At times “Lucy in the Sky” feels like a remake of that fake movie, what with Natalie Portman playing an astronaut and sporting a hairdo not dissimilar to Anna Scott’s in “Helix.”

‘Lucy in the Sky’

Untitled

Fox Searchlight presents a film directed by Noah Hawley and written by Hawley, Brian C Brown and Elliott DiGuiseppi. Rated R (for language and some sexual content). Running time: 124 minutes. Opening Thursday at local theaters.

The real movie is just as awful as what we imagined about the fake movie.

“Lucy in the Sky” is very loosely based on an infamous, real-life scandal involving a NASA astronaut who had an extramarital affair with a colleague and was charged with the attempted kidnapping and attempted murder of his new lover.

There’s certainly more than enough material there to launch a movie, but in the hands of veteran television director and showrunner Noah Hawley (“Fargo,” “Legion”), who is making his feature film debut, “Lucy in the Sky” is an irritatingly self-conscious, maddeningly rudderless and scatterbrained story that bounces all over the place and never finds an identity.

It will, however, drive you nuts with all the needless and distracting shifts in aspect ratio, all the gimmicky overhead shots, all the heavy-handed metaphors about butterflies and cocoons, and rocket ships and sex.

Not to mention one of the dumbest “Let’s go bowling!” sequences in motion picture history.

Drifting in and out of a heavy Texas accent, Natalie Portman plays Lucy Cola, a singularly focused, seriously intense and fiercely competitive astronaut who is transformed by her two weeks in space on a space shuttle assignment.

It’s not a good transformation.

Lucy feels disconnected from the mundane realities of everyday life. She wonders, how can people go to Applebee’s when there’s a great big universe out there?

I’m not kidding. She actually voices that opinion.

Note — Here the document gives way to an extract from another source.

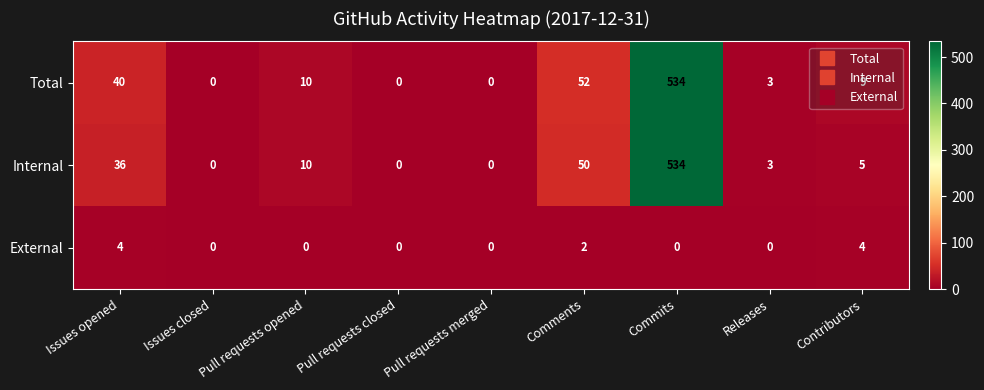

Is it true that Internal equals 326 at Issues closed?

False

Lucy starts drinking and coming home late to her adoring, oblivious husband (Dan Stevens), who is very slow to catch on Lucy might not JUST be drinking. In fact, Lucy has entered into an affair with her fellow astronaut Mark (Jon Hamm), an oily womanizer who’s big on day-drinking, spouts nonsense existentialist philosophy and late one night sits alone on his sofa, watching and re-watching and re-watching video of the Challenger explosion.

What a catch.

The great Ellen Burstyn wanders in and out of the movie as Lucy’s grandmother, who is more of a collection of clichés than an actual character. (She curses, she smokes even though she’s on an oxygen tank, she’s always gripin’ and speakin’ her mind, damn the consequences).

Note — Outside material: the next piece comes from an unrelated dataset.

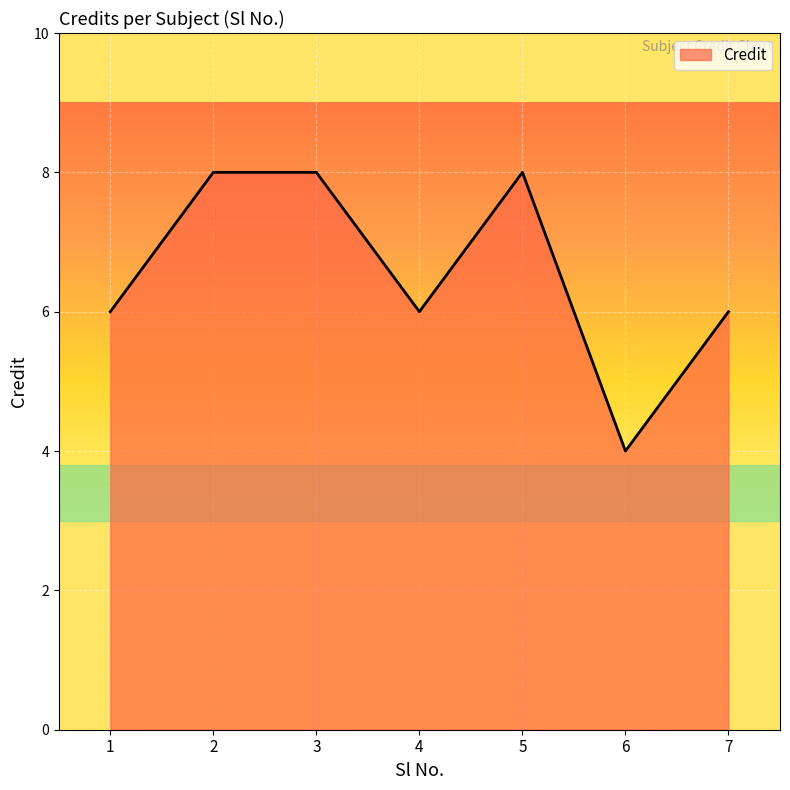

How many categories are shown in the chart?

7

Pearl Amanda Dickson plays Lucy’s teenage niece, Blue Iris, who has been saddled with that porn star name and has come to live with Lucy and her husband because her mom is dead and her father is an irresponsible fool. The wonderful Zazie Beetz is given little to do as Erin, a rookie astronaut who is also having an affair with Mark, because as we mentioned earlier, Mark is just the worst. (In a late moment, Mark also proves to be quite the coward.)

Lucy is clearly unbalanced and in need of serious help, as evidenced by her nearly killing herself when she tries to outperform Erin’s time in an underwater training exercise, or when she has a meltdown after a funeral service and starts ripping off the wallpaper in her house, or when she commits a felony at work, or when she starts stalking Mark, or when —

You get the idea. Unfortunately, the screenplay has Lucy acting out like a bratty adolescent, making it difficult for the audience to connect with her and root for her to find some measure of inner peace. She’s a loud and hot mess — prone to trance-like gazes, incoherent mumbling, incomprehensible rants and manic, impulsive actions. There’s a borderline campy element to Portman’s feverish performance, and the pretentious cinematography choices and look-at-THIS directorial style just make it worse.

Unintentionally funny and then just plain sad, “Lucy in the Sky” is one of the most disappointing films of 2019.